Indeed, “malice” is defined in Civil Code § 3294 to mean “conduct which is intended by the defendant to cause injury to the plaintiff or despicable conduct which is carried on by the defendant with a willful and conscious disregard of the rights or safety of others.”  Civil Code § 3294(c)(1).  As the Court noted in College Hospital v.
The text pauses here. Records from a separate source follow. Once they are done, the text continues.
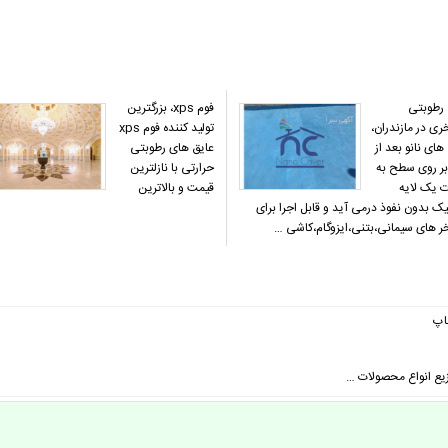
 رطوبتی
فوم xps، بزرگترین
ی در مازندران،
تولید کننده فوم xps
های نانو بعد از
عایق های رطوبتی
بر روی سطح به
حرارتی با نازلترین
 یک لایه
قیمت و بالاترین
ک بدون نفوذ درمی آید و قابل اجرا برای
ر های سیمانی،بتنی،ایزوگام،کاشی …
اپ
Superior Court (1994) 8 Cal.4th 704, 713, Section 3294 was amended in 1987 to require that, where malice is based on a defendant’s conscious disregard of a plaintiff’s rights, the conduct must be both despicable and willful.  The Court in College Hospital held further that “despicable conduct refers to circumstances that are base, vile, or contemptible.”  Id. at 725 (citation omitted).

A claim for punitive damages may not be based on conclusory allegations of oppression, fraud or malice, but instead must be based on factual allegations which support such a conclusion.  See Smith v. Superior Court (1992) 10 Cal. App. 4th 1033, 1041-1042 (Court of Appeal issued peremptory writ directing trial court to issue order striking plaintiff’s prayer for punitive damages because “[t]he sole basis for seeking punitive damages are . . . conclusory allegations” which were “devoid of any factual assertions supporting a conclusion [defendants] acted with oppression, fraud or malice”).

The court finds that the allegations are insufficient to support a claim for punitive damages under the conversion cause of action.  There are no facts showing malice, oppression, or fraud.

The motion is GRANTED WITHOUT LEAVE TO AMEND.

            Moving defendant is ordered to give notice of ruling.